DATA ::
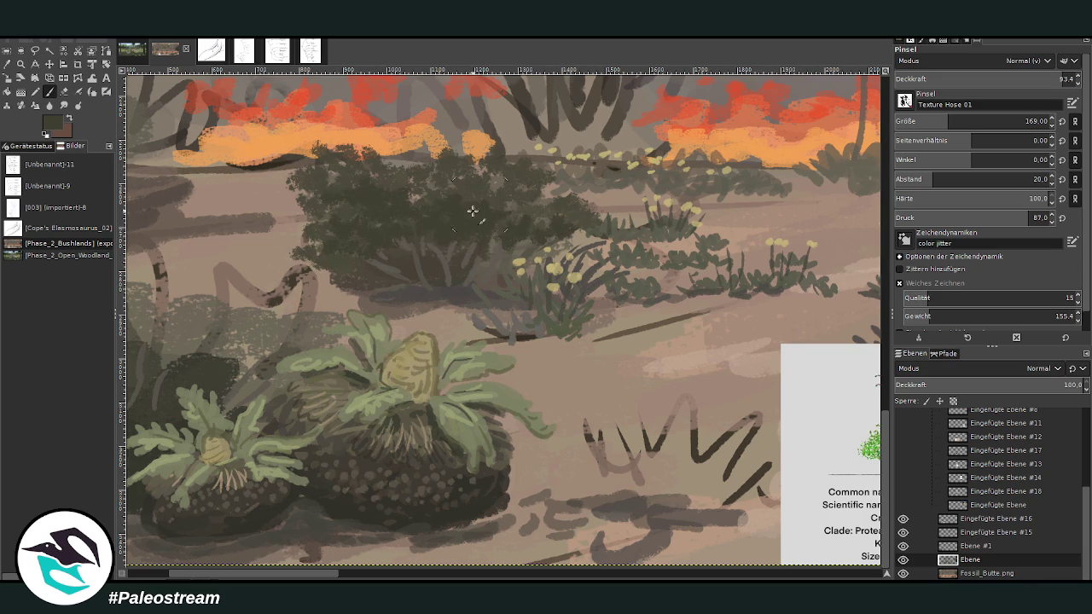
{"action": "left_click", "coordinate": [933, 120]}
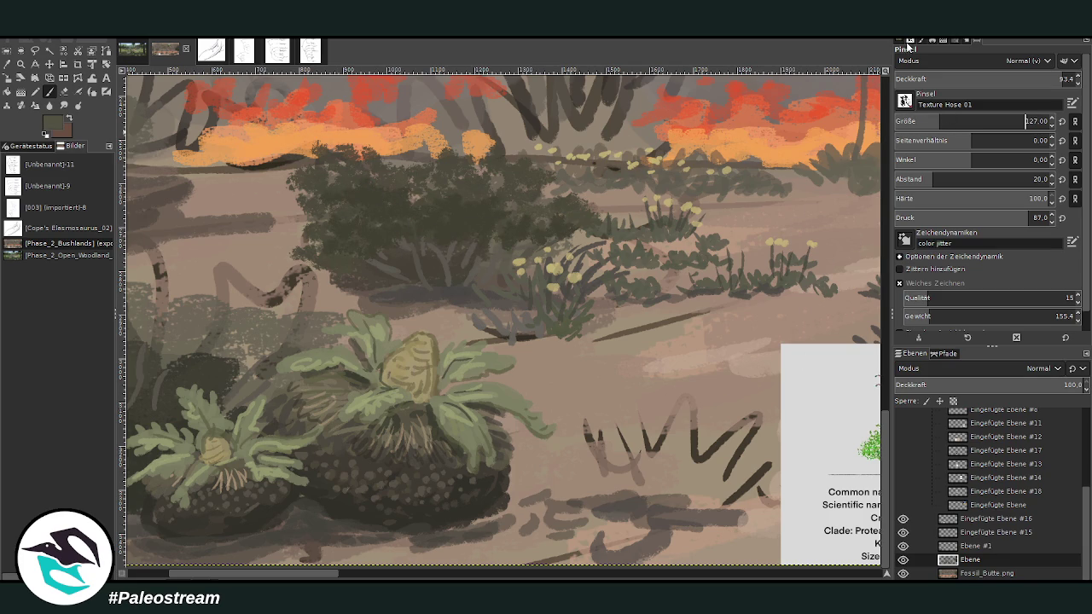
{"action": "mouse_move", "coordinate": [538, 211]}
{"action": "left_mouse_down"}
{"action": "mouse_move", "coordinate": [510, 181]}
{"action": "mouse_move", "coordinate": [323, 186]}
{"action": "left_mouse_up"}
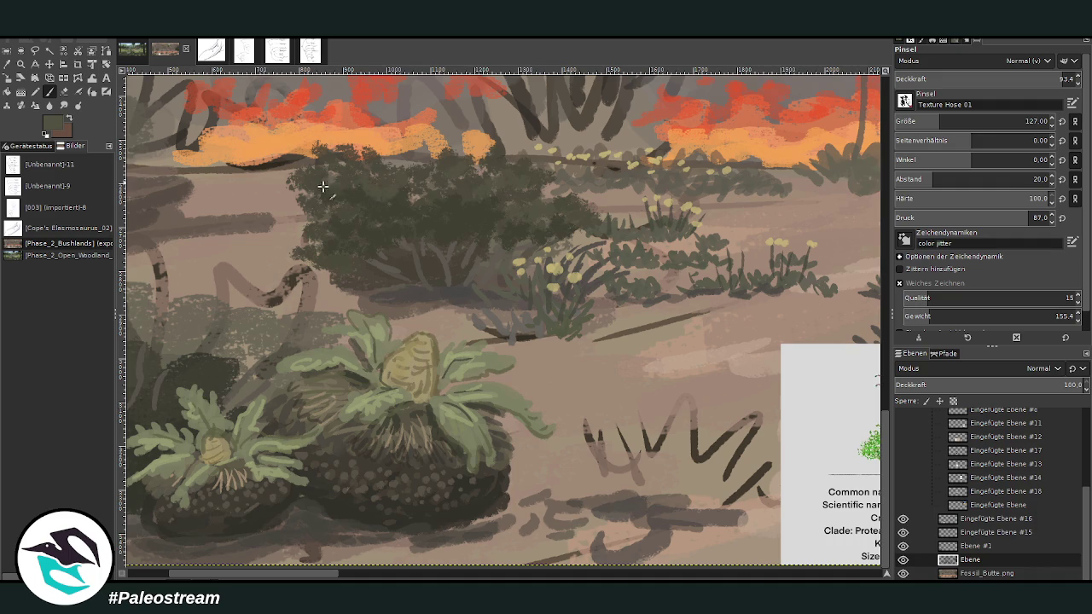
{"action": "scroll", "coordinate": [354, 573], "scroll_direction": "right", "scroll_amount": 5}
{"action": "scroll", "coordinate": [375, 576], "scroll_direction": "right", "scroll_amount": 4}
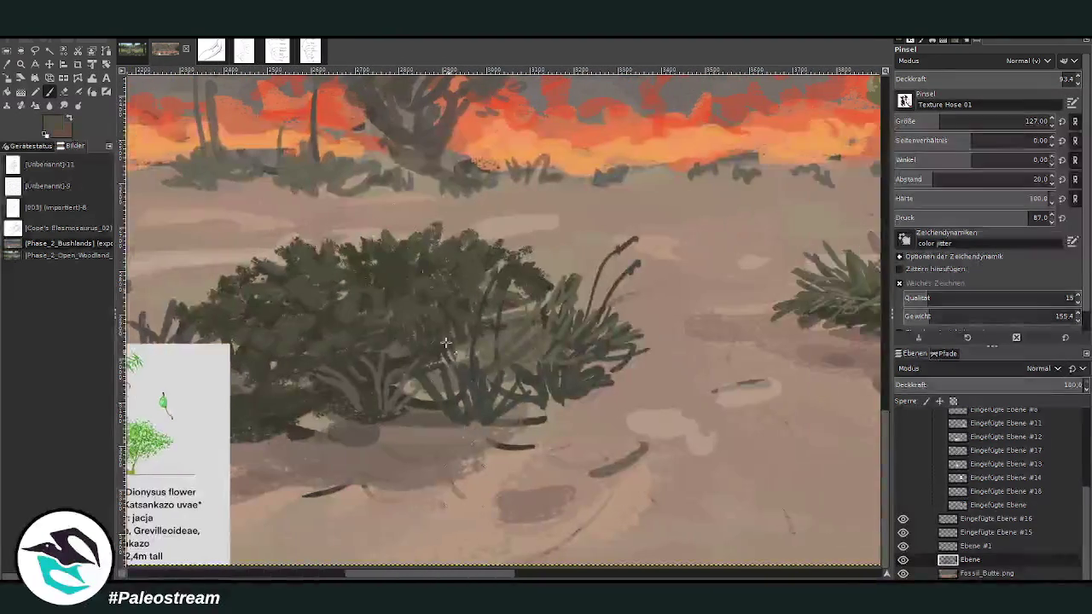
Step: Add dark green texture along the central shrub's top
{"action": "mouse_move", "coordinate": [380, 256]}
{"action": "left_mouse_down"}
{"action": "mouse_move", "coordinate": [453, 271]}
{"action": "mouse_move", "coordinate": [414, 257]}
{"action": "left_mouse_up"}
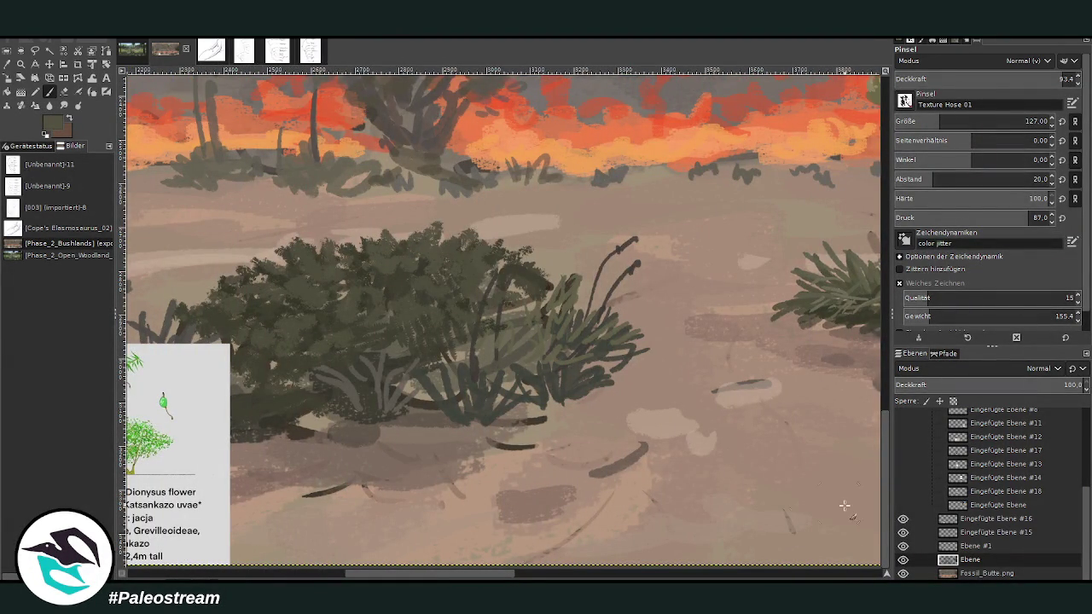
{"action": "scroll", "coordinate": [844, 506], "scroll_direction": "up", "scroll_amount": 2}
{"action": "scroll", "coordinate": [868, 293], "scroll_direction": "up", "scroll_amount": 1}
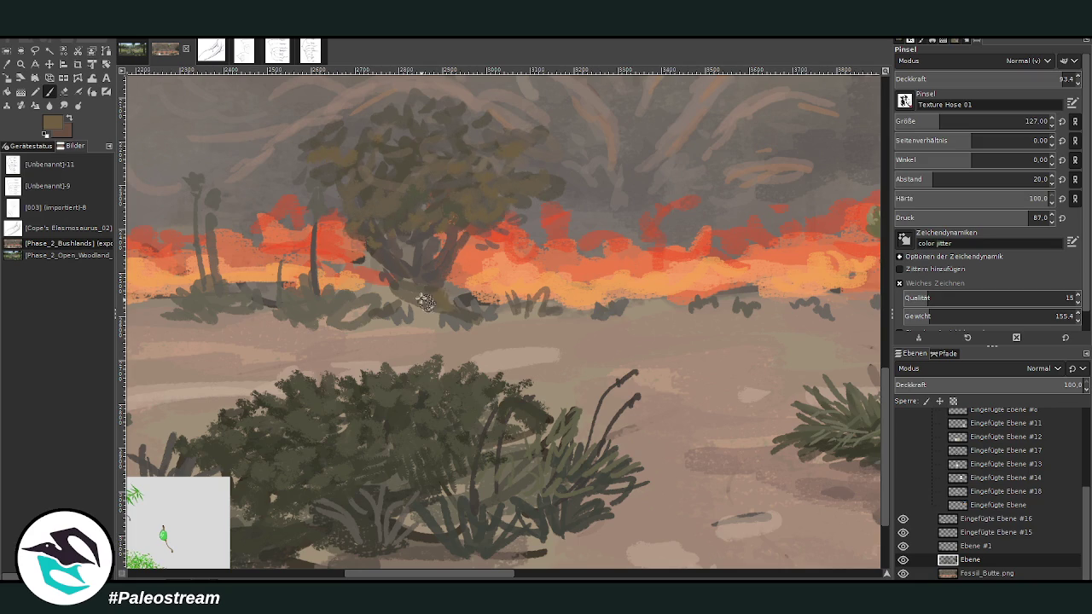
Step: At about half opacity, paint dark grass tufts along the horizon toward the palms
{"action": "key", "text": "less"}
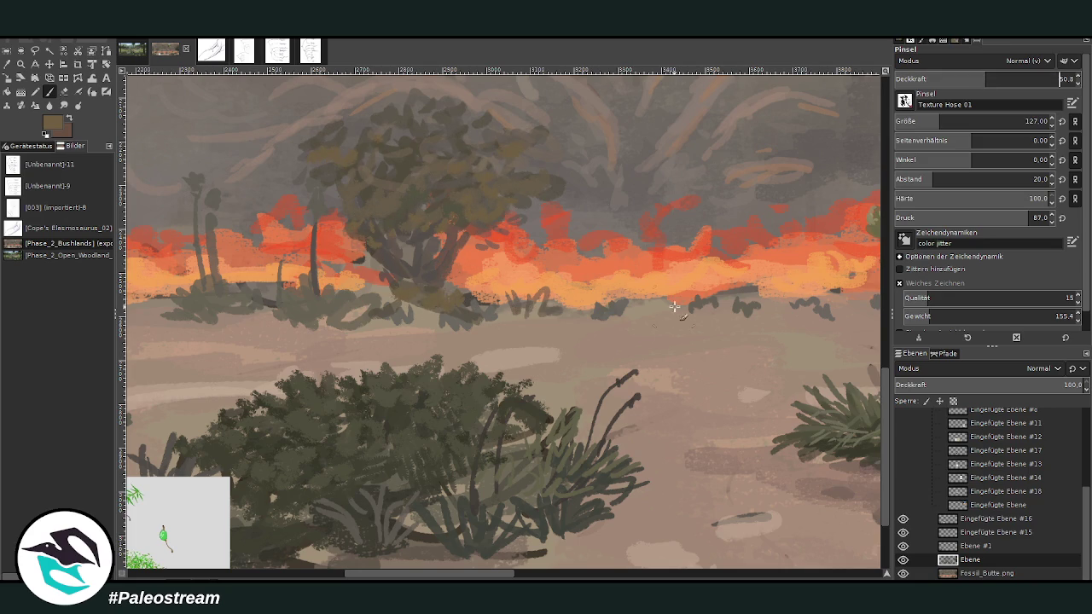
{"action": "left_click_drag", "start_coordinate": [528, 306], "coordinate": [462, 311]}
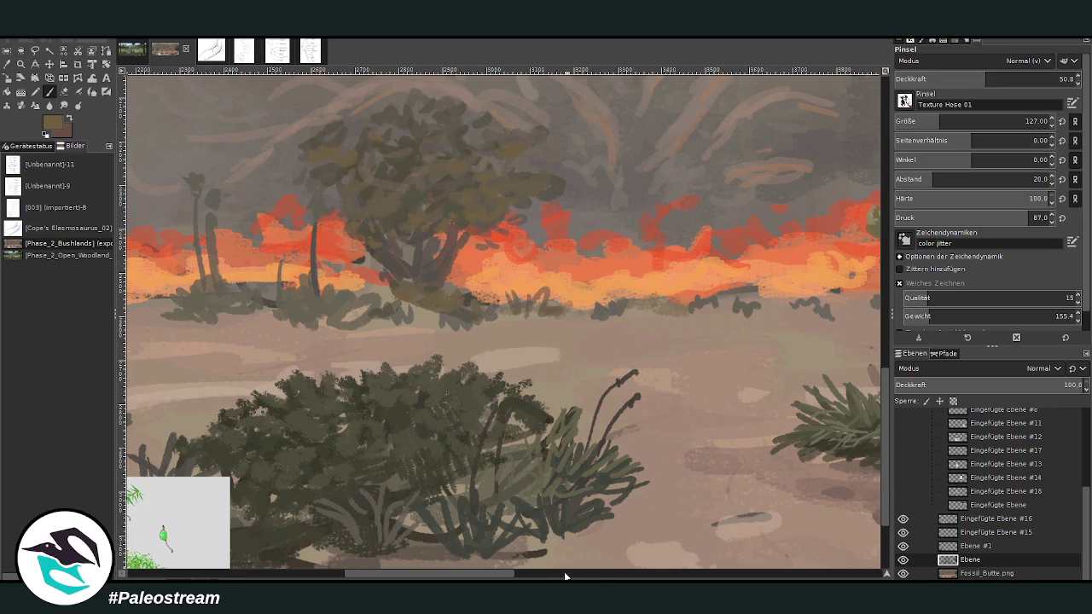
{"action": "left_click", "coordinate": [565, 576]}
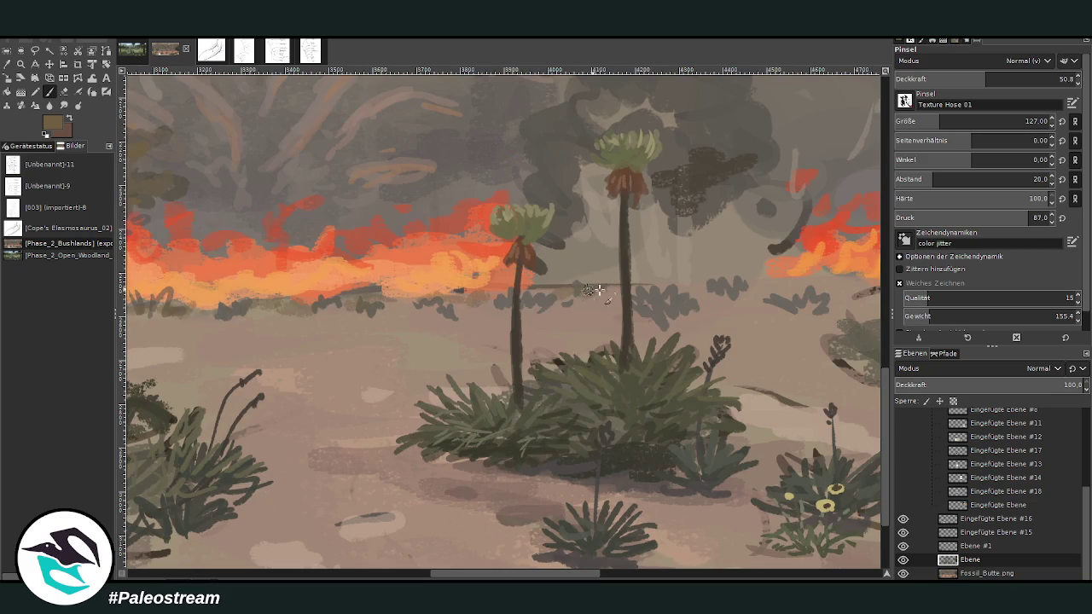
{"action": "mouse_move", "coordinate": [459, 321]}
{"action": "left_mouse_down"}
{"action": "mouse_move", "coordinate": [301, 315]}
{"action": "mouse_move", "coordinate": [198, 331]}
{"action": "left_mouse_up"}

TASK INSTRUCTIONS :: Retype the whole listing above exactly as written. Skip the pictures.

ANSWER SPACE ::
{"action": "left_click", "coordinate": [933, 120]}
{"action": "mouse_move", "coordinate": [538, 211]}
{"action": "left_mouse_down"}
{"action": "mouse_move", "coordinate": [510, 181]}
{"action": "mouse_move", "coordinate": [323, 186]}
{"action": "left_mouse_up"}
{"action": "scroll", "coordinate": [354, 573], "scroll_direction": "right", "scroll_amount": 5}
{"action": "scroll", "coordinate": [375, 576], "scroll_direction": "right", "scroll_amount": 4}
Step: Add dark green texture along the central shrub's top
{"action": "mouse_move", "coordinate": [380, 256]}
{"action": "left_mouse_down"}
{"action": "mouse_move", "coordinate": [453, 271]}
{"action": "mouse_move", "coordinate": [414, 257]}
{"action": "left_mouse_up"}
{"action": "scroll", "coordinate": [844, 506], "scroll_direction": "up", "scroll_amount": 2}
{"action": "scroll", "coordinate": [868, 293], "scroll_direction": "up", "scroll_amount": 1}
Step: At about half opacity, paint dark grass tufts along the horizon toward the palms
{"action": "key", "text": "less"}
{"action": "left_click_drag", "start_coordinate": [528, 306], "coordinate": [462, 311]}
{"action": "left_click", "coordinate": [565, 576]}
{"action": "mouse_move", "coordinate": [459, 321]}
{"action": "left_mouse_down"}
{"action": "mouse_move", "coordinate": [301, 315]}
{"action": "mouse_move", "coordinate": [198, 331]}
{"action": "left_mouse_up"}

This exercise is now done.